As it's been previously mentioned, I have a twin. His name is Jordan and he lives on the west coast. We walk alike, we talk alike: You could lose your mind. My improv team, Start Trekkin' (aka the friends we have in common), is soon taking a trip to California. In the course of their trip they will no doubt run into my doppelganger.
Finances being what they are; I cannot afford to join them. I feel this is something of a mixed blessing. At least from a selfish point of view. Think about it. This way they get to have time w/ Jordan and re-affirm the whole "OMG we know someone exactly like you in New York" thing. Also, I can milk the gag that they've never seen the two of us in the same place simultaneously; thus sustaining the half-baked notion that we could be the same person. Heh heh.
Also, this allows me to retain my illusions a bit longer. For the same reason that one should never meet their heroes; I know that an actual encounter w/ my counterpart couldn't live up to the hype. The anticipation is greater than the event itself could possibly be. This is the truth.

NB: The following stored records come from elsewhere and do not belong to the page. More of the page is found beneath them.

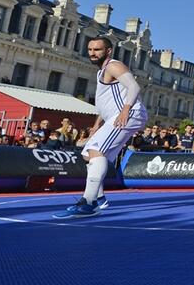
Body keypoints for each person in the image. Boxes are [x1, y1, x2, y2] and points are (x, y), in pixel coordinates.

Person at [54, 37, 148, 219]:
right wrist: (97, 125)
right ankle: (99, 197)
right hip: (116, 116)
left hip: (128, 114)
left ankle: (88, 203)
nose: (92, 53)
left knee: (96, 151)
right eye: (90, 49)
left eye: (97, 49)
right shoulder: (101, 72)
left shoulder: (113, 66)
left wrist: (126, 109)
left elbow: (134, 86)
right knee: (88, 154)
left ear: (108, 51)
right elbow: (106, 104)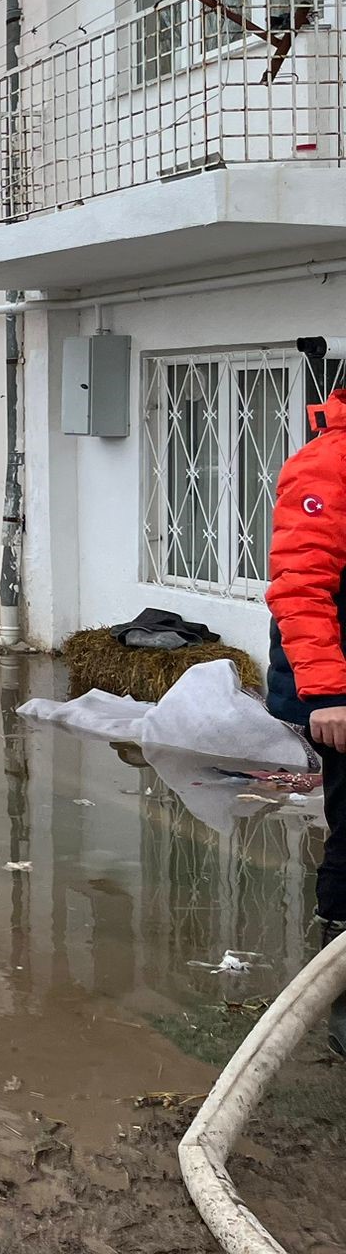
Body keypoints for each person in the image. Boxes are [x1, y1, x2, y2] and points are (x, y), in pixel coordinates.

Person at [265, 387, 346, 1054]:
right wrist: (327, 696)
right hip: (340, 686)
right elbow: (300, 584)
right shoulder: (326, 464)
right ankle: (340, 986)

Don't get me wrong, it'd be a total kick to shake hands w/ the guy and size each other up. Still-- the notion of such an unholy rendezvous still outshines the reality of it.
At least that's what I tell myself. The more fanciful portion of my brain can't help but thank my lucky stars that I'm not going, just in case. I wouldn't want to end up:
A) ceasing to exist. Come on, did you see Timecop??
B) beheading him in righteous combat w/ swords and a lightshow; during which I absorb his life-essence. There can be only one.
C) identifying one of us as a clone of the other, thereby delegating one of us to secondary citizen status forever.
D) tipping the scales of the world and causing untold destruction. The saying "This town isn't big enough for the two of us" came from somewhere, after all.
E) popping into whatever sucky alternate universe one of us escaped in order to get to this one.
I don't find any of those particularly appealing. Besides-- there's no way to guarantee he has the other half of this mystical golden amulet...
Anyway. Some food for thought. Ciao for now, folks.